The AB InBev and Netflix letters are examples of how cease-and-desist orders “have been toned down in severity” in the last couple years, said Aaron Swerdlow, an entertainment attorney at Weinberg Gosner LLP. Attorneys at large corporations are working more closely with the company’s outside ad agencies hoping to head off public relations headaches, he said.

Some corporations still use a “scorched earth” approach when enforcing a copyright, especially in the entertainment industry, copyright attorney Andrew Bridges of Fenwick West LLP said. But that can be counterproductive both in court and in the public eye, he said.

Copyright owners who use a light touch do so, in part, because they’re enforcing rights under a copyright law that provides for “outrageous statutory damages” and extensive copyright terms, Bridges said.

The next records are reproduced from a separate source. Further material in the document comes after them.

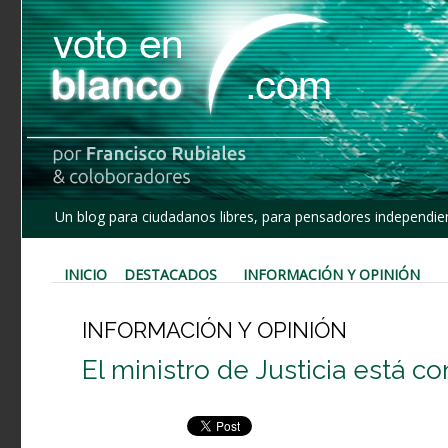
Un blog para ciudadanos libres, para pensadores independien
INICIO
DESTACADOS
INFORMACIÓN Y OPINIÓN
INFORMACIÓN Y OPINIÓN
El ministro de Justicia está co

“Prudent copyright owners are recognizing ‘state of play’ is extremely controversial, and will exercise prudence and restraint,” he said. Harper Lee’s estate could own the copyright on her book until 2086—70 years after her death and a 126-year term in all—under existing law.

Some attorneys said Rudin may yet end up with a net gain. Swerdlow said initial blowback may have given free publicity to Rudin’s “Mockingbird” production. He said Rudin’s team had turned the initial mistake into good publicity by offering a rare chance for the community theaters to use a Broadway script during its run, and can add other goodwill efforts if the boycott threat escalates.

“They’ve turned this into good P.R.,” Swerdlow said. “Nobody is going to not see the play on Broadway because they saw it in Louisville.”